● **Brief**
Type the data below again exactly. Omit all pictures.

● **The data**

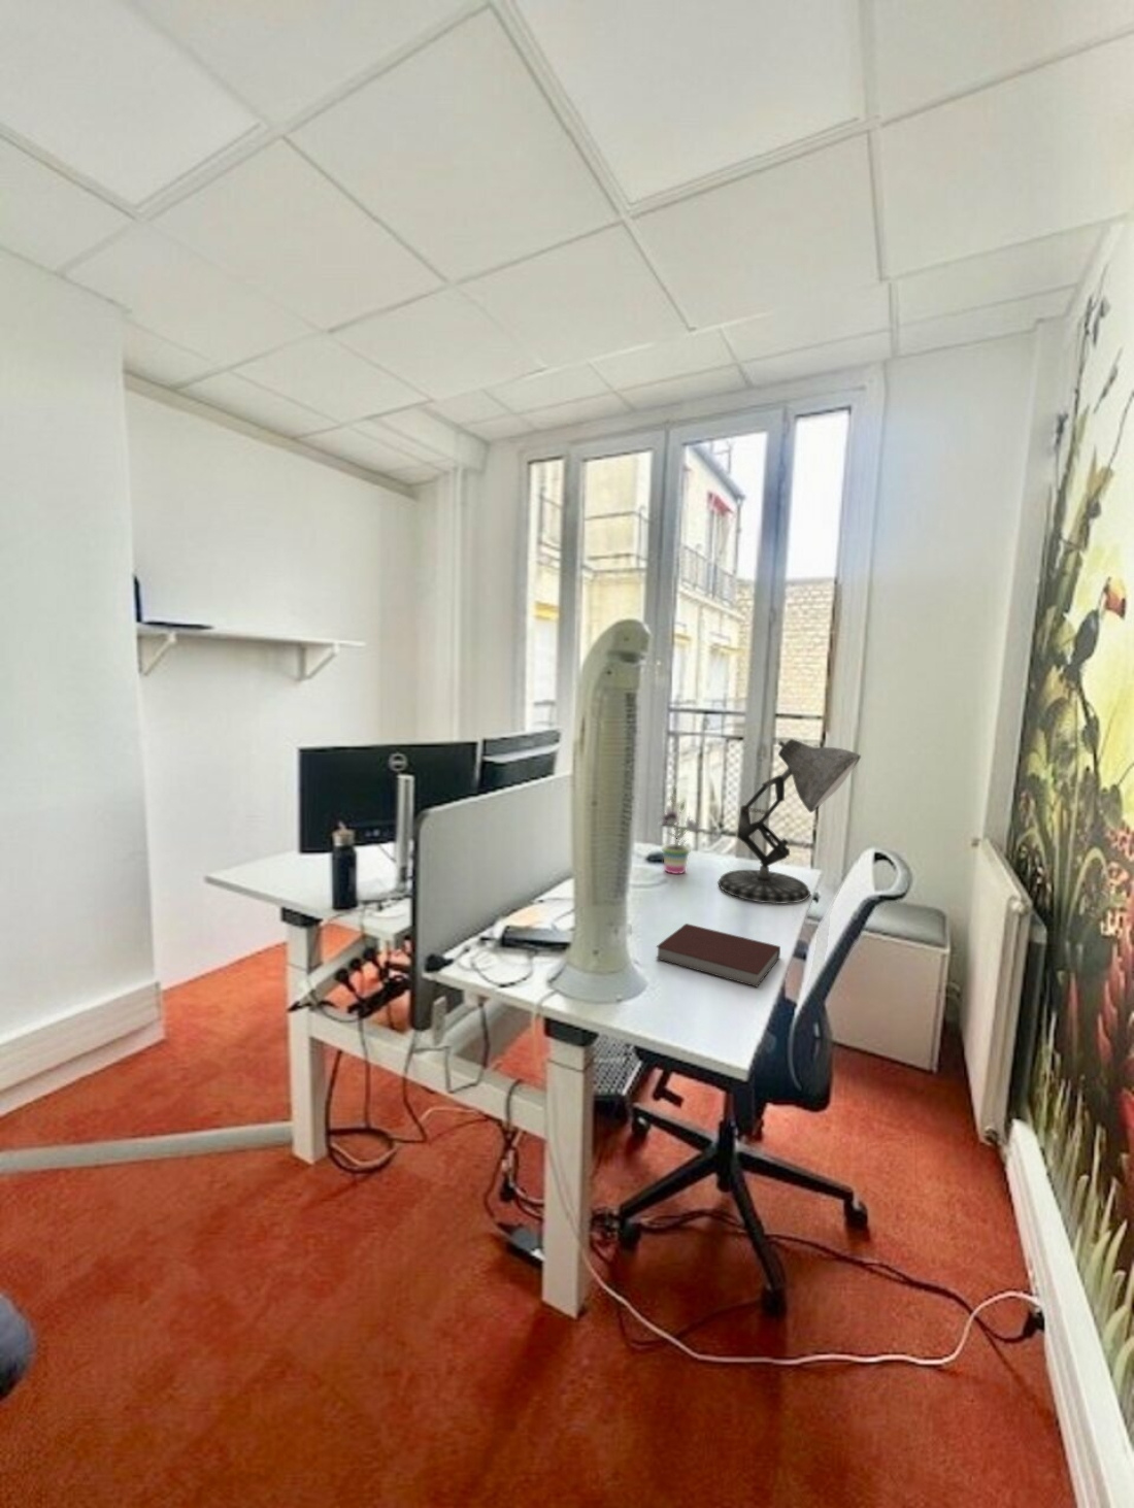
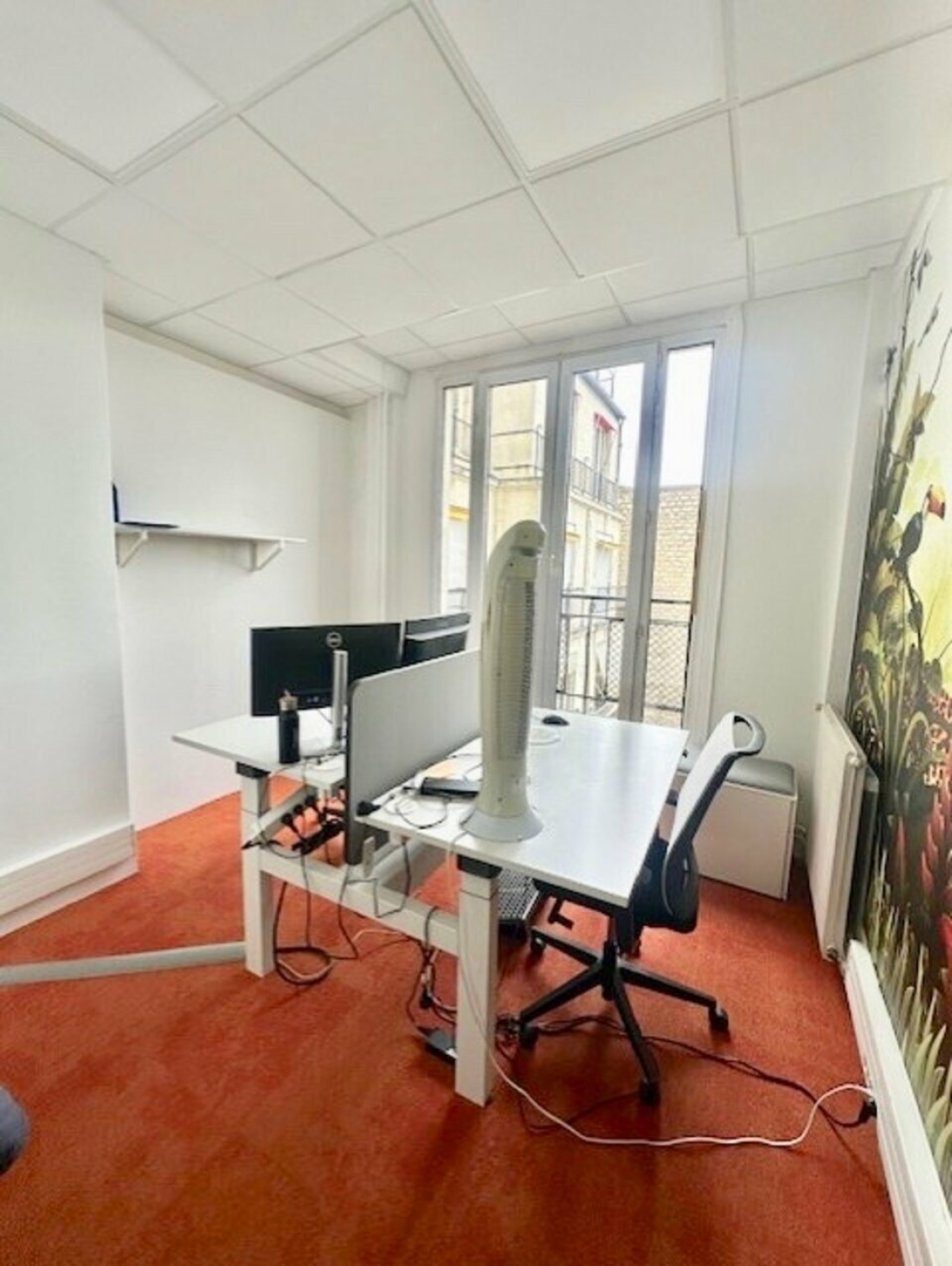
- notebook [655,922,781,989]
- desk lamp [716,739,862,905]
- potted plant [656,785,706,875]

● **Reply**
- notebook [655,922,781,989]
- desk lamp [716,739,862,905]
- potted plant [656,785,706,875]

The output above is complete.